-- PROVIDED TEXT start --

This post assumes that you are properly licensed to use all these features.

The environment

My setup hasn’t changed from previous post so I spare you the boredom of repeating it here. Jump over to the other post for details.

Preparations

For this blogpost I need to ensure that my RAC One node database resides on the node I am about to patch. I have again followed the patch readme very carefully, I have made sure that I have (proven, working, tested) backups of the entire stack and all the rest of it…

My database is indeed actively running on the node I am about to patch:

[oracle@rac122sec2 ~]$ srvctl status database -db DCB -detail -verbose
Instance DCB_1 is running on node rac122sec2 with online services RON_SVC. Instance status: Open.
Instance DCB_1 is connected to ASM instance +ASM2
Online relocation: INACTIVE

Before I can benefit from Application Continuity, I need to make a few changes to my application service, RON_SVC. There are quite a few sources to choose from, I went with the JDBC Developer’s Guide. Here’s the modification:

[oracle@rac122sec2 ~]$ srvctl modify service -db DCB -service RON_SVC -commit_outcome true \
> -failoverretry 30 -failoverdelay 10 -failovertype transaction \
> -replay_init_time 1800 -retention 86400 -notification true
[oracle@rac122sec2 ~]

Following the instructions on Dominic Giles’s blog, I also need to grant SOE the right to execute DBMS_APP_CONT.

Finally, I need to make changes to my Swingbench configuration file. The relevant part is shown here:

<SwingBenchConfiguration xmlns="http://www.dominicgiles.com/swingbench/config">
    <Name>"Order Entry (PLSQL) V2"</Name>
    <Comment>Version 2 of the SOE Benchmark running in the database using PL/SQL</Comment>
    <Connection>
        <UserName>soe</UserName>
        <Password></Password>
        <ConnectString>(DESCRIPTION=(TRANSPORT_CONNECT_TIMEOUT=5)
        (RETRY_COUNT=3)(FAILOVER=ON)
        (ADDRESS=(PROTOCOL=TCP)(HOST=rac122sec-scan)(PORT=1521))

-- PROVIDED TEXT end --
-- DATASET SECTION start --

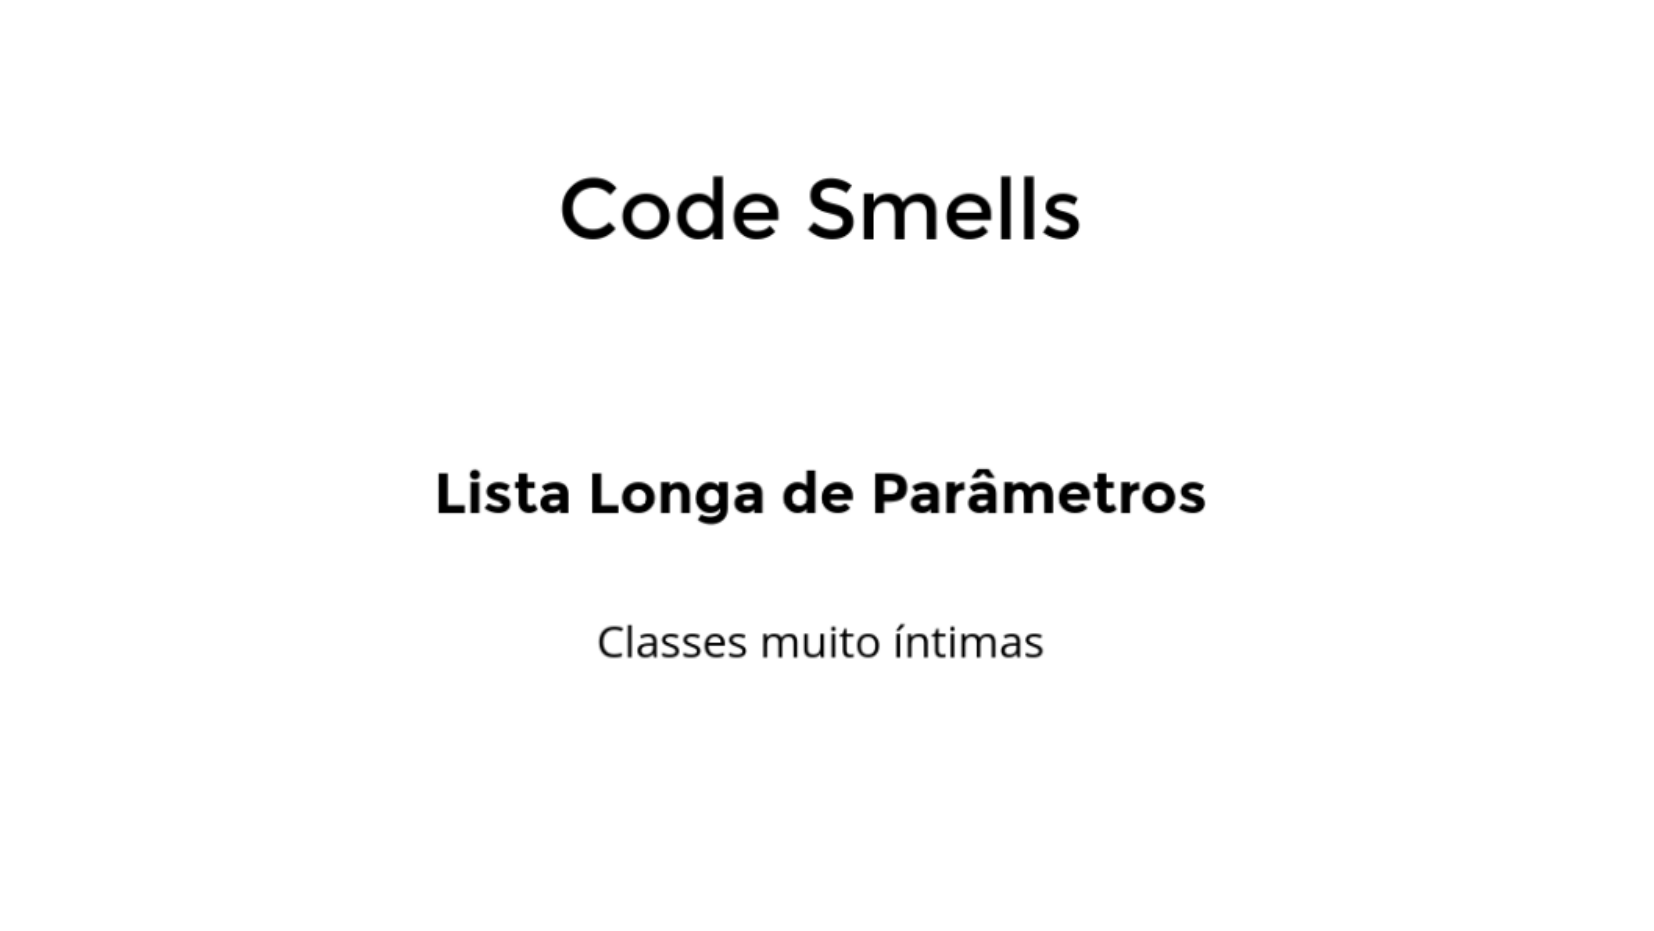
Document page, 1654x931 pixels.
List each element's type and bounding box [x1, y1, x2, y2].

picture [203, 63, 1454, 865]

-- DATASET SECTION end --

INSTRUCTIONS FOR THE TASK:
For each statement below, say yes or no to whether it agrees with the RAC One Node text, and quote the words of that text that decide it.
1. Before patching, instance DCB_1 is running on node rac122sec2.
2. The changes to the RON_SVC service were based on the Swingbench documentation.
3. SOE needs to be granted the right to execute DBMS_APP_CONT.

WRITTEN ANSWER:
1. Yes: "Instance DCB_1 is running on node rac122sec2 with online services RON_SVC."
2. No: "I went with the JDBC Developer’s Guide."
3. Yes: "I also need to grant SOE the right to execute DBMS_APP_CONT."